### TASK DESCRIPTION:
Reproduce the text of every row below word for word and line by line, leaving out the pictures.

### GIVEN RECORDS:
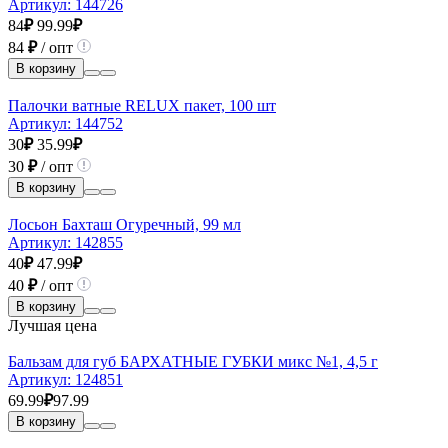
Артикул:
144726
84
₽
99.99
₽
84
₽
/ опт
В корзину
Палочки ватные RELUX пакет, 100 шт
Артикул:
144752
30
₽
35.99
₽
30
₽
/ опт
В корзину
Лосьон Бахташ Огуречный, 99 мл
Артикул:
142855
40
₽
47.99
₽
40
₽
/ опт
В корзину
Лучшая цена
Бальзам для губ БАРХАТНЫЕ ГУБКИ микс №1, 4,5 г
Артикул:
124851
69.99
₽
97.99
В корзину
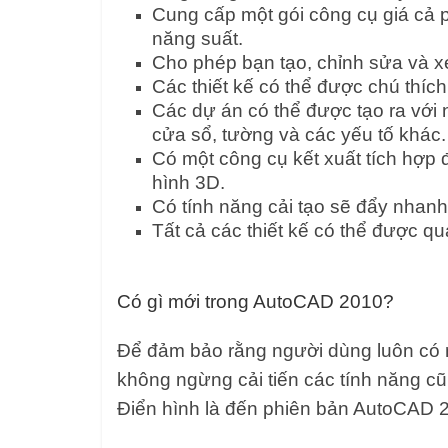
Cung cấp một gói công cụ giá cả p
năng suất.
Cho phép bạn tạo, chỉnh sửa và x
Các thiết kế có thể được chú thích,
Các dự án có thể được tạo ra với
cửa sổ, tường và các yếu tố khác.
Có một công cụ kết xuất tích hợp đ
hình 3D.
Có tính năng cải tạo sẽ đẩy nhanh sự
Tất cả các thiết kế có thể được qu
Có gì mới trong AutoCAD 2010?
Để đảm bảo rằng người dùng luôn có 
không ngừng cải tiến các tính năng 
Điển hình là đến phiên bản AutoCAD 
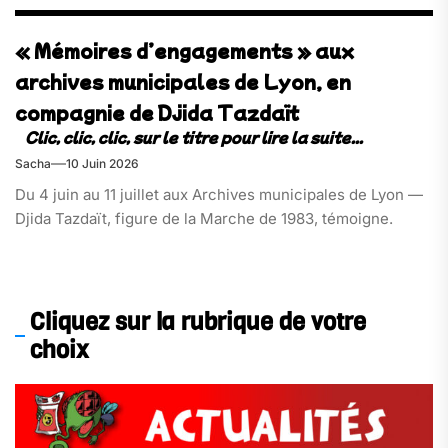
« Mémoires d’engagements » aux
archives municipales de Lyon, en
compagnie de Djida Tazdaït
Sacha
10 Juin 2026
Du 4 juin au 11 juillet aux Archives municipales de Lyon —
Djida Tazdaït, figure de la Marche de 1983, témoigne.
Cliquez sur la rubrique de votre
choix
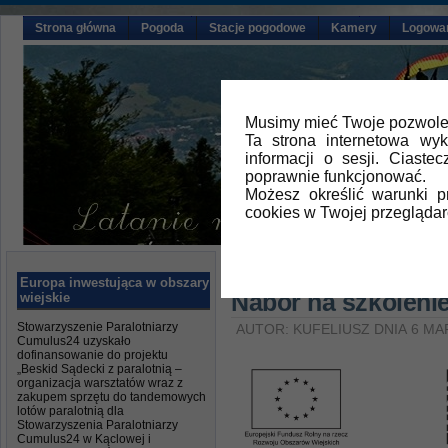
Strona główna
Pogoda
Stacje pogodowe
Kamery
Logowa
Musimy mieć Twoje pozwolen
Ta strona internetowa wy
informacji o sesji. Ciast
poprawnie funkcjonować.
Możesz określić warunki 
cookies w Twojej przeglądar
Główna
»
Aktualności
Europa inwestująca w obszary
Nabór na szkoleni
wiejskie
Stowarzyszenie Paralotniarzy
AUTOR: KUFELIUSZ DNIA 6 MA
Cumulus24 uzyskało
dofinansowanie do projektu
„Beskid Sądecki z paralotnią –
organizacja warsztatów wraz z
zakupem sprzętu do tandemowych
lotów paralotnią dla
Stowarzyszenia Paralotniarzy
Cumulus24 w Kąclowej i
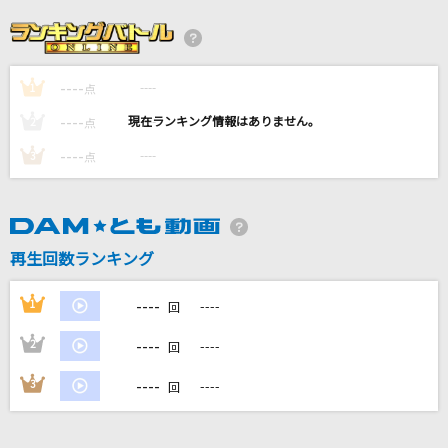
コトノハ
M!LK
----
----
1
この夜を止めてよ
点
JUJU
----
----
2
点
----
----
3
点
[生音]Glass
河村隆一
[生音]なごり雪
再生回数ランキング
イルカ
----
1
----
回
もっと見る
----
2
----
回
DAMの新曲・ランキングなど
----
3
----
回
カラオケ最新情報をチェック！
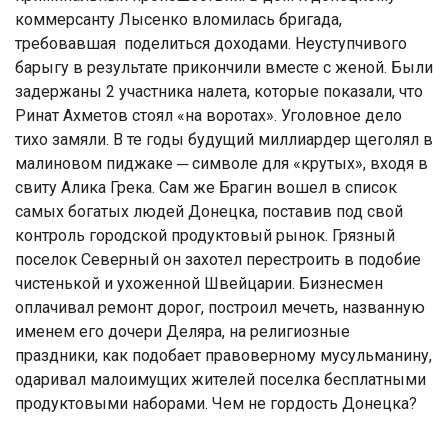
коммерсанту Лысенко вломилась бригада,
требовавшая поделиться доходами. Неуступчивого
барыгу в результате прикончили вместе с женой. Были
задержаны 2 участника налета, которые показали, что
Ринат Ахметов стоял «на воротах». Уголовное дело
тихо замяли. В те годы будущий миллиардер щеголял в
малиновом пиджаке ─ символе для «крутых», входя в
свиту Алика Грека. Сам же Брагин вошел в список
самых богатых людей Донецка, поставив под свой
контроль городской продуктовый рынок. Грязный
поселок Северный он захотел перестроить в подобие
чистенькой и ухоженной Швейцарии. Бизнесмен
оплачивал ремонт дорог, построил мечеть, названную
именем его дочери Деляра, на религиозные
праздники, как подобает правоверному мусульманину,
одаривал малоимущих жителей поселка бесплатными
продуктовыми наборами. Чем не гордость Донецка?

### SOLVED EXERCISE:
Артикул:
144726
84
₽
99.99
₽
84
₽
/ опт
В корзину
Палочки ватные RELUX пакет, 100 шт
Артикул:
144752
30
₽
35.99
₽
30
₽
/ опт
В корзину
Лосьон Бахташ Огуречный, 99 мл
Артикул:
142855
40
₽
47.99
₽
40
₽
/ опт
В корзину
Лучшая цена
Бальзам для губ БАРХАТНЫЕ ГУБКИ микс №1, 4,5 г
Артикул:
124851
69.99
₽
97.99
В корзину
Cung cấp một gói công cụ giá cả p
năng suất.
Cho phép bạn tạo, chỉnh sửa và x
Các thiết kế có thể được chú thích,
Các dự án có thể được tạo ra với
cửa sổ, tường và các yếu tố khác.
Có một công cụ kết xuất tích hợp đ
hình 3D.
Có tính năng cải tạo sẽ đẩy nhanh sự
Tất cả các thiết kế có thể được qu
Có gì mới trong AutoCAD 2010?
Để đảm bảo rằng người dùng luôn có 
không ngừng cải tiến các tính năng 
Điển hình là đến phiên bản AutoCAD 
« Mémoires d’engagements » aux
archives municipales de Lyon, en
compagnie de Djida Tazdaït
Sacha
10 Juin 2026
Du 4 juin au 11 juillet aux Archives municipales de Lyon —
Djida Tazdaït, figure de la Marche de 1983, témoigne.
Cliquez sur la rubrique de votre
choix
Strona główna
Pogoda
Stacje pogodowe
Kamery
Logowa
Musimy mieć Twoje pozwolen
Ta strona internetowa wy
informacji o sesji. Ciast
poprawnie funkcjonować.
Możesz określić warunki 
cookies w Twojej przeglądar
Główna
»
Aktualności
Europa inwestująca w obszary
Nabór na szkoleni
wiejskie
Stowarzyszenie Paralotniarzy
AUTOR: KUFELIUSZ DNIA 6 MA
Cumulus24 uzyskało
dofinansowanie do projektu
„Beskid Sądecki z paralotnią –
organizacja warsztatów wraz z
zakupem sprzętu do tandemowych
lotów paralotnią dla
Stowarzyszenia Paralotniarzy
Cumulus24 w Kąclowej i
コトノハ
M!LK
----
----
1
この夜を止めてよ
点
JUJU
----
----
2
点
----
----
3
点
[生音]Glass
河村隆一
[生音]なごり雪
再生回数ランキング
イルカ
----
1
----
回
もっと見る
----
2
----
回
DAMの新曲・ランキングなど
----
3
----
回
カラオケ最新情報をチェック！
коммерсанту Лысенко вломилась бригада,
требовавшая поделиться доходами. Неуступчивого
барыгу в результате прикончили вместе с женой. Были
задержаны 2 участника налета, которые показали, что
Ринат Ахметов стоял «на воротах». Уголовное дело
тихо замяли. В те годы будущий миллиардер щеголял в
малиновом пиджаке ─ символе для «крутых», входя в
свиту Алика Грека. Сам же Брагин вошел в список
самых богатых людей Донецка, поставив под свой
контроль городской продуктовый рынок. Грязный
поселок Северный он захотел перестроить в подобие
чистенькой и ухоженной Швейцарии. Бизнесмен
оплачивал ремонт дорог, построил мечеть, названную
именем его дочери Деляра, на религиозные
праздники, как подобает правоверному мусульманину,
одаривал малоимущих жителей поселка бесплатными
продуктовыми наборами. Чем не гордость Донецка?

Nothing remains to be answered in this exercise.